Stored entries
_ _ _ _

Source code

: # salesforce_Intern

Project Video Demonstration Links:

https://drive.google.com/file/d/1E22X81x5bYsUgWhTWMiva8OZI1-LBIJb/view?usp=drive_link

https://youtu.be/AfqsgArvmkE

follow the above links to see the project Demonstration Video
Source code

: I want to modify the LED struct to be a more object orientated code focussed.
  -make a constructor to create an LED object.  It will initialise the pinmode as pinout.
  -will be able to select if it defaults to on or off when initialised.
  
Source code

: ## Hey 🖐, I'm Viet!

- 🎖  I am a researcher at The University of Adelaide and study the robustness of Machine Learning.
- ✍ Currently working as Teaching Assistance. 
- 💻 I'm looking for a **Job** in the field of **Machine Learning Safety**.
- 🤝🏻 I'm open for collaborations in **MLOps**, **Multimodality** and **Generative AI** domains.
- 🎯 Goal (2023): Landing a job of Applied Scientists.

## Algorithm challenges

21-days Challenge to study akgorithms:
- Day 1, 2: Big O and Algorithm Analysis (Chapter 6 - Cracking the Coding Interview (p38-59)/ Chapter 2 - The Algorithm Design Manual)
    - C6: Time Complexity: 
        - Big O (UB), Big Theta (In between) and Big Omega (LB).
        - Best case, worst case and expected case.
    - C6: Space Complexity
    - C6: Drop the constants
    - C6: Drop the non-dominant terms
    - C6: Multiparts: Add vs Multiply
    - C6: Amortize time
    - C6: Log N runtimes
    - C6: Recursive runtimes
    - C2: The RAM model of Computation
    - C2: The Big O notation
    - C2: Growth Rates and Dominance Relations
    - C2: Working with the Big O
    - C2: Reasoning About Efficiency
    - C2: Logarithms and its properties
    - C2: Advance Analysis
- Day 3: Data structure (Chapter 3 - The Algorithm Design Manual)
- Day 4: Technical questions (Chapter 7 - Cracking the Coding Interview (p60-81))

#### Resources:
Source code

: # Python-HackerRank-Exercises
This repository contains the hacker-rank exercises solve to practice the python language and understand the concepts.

_ _ _ _

- **WHAT IS REQUIRED**: The answer must be a verbatim transcription of the entries above, from the first line through the line that contains "-make a constructor", and nothing more.

- **WRITTEN ANSWER**:
Source code

: # salesforce_Intern

Project Video Demonstration Links:

https://drive.google.com/file/d/1E22X81x5bYsUgWhTWMiva8OZI1-LBIJb/view?usp=drive_link

https://youtu.be/AfqsgArvmkE

follow the above links to see the project Demonstration Video
Source code

: I want to modify the LED struct to be a more object orientated code focussed.
  -make a constructor to create an LED object.  It will initialise the pinmode as pinout.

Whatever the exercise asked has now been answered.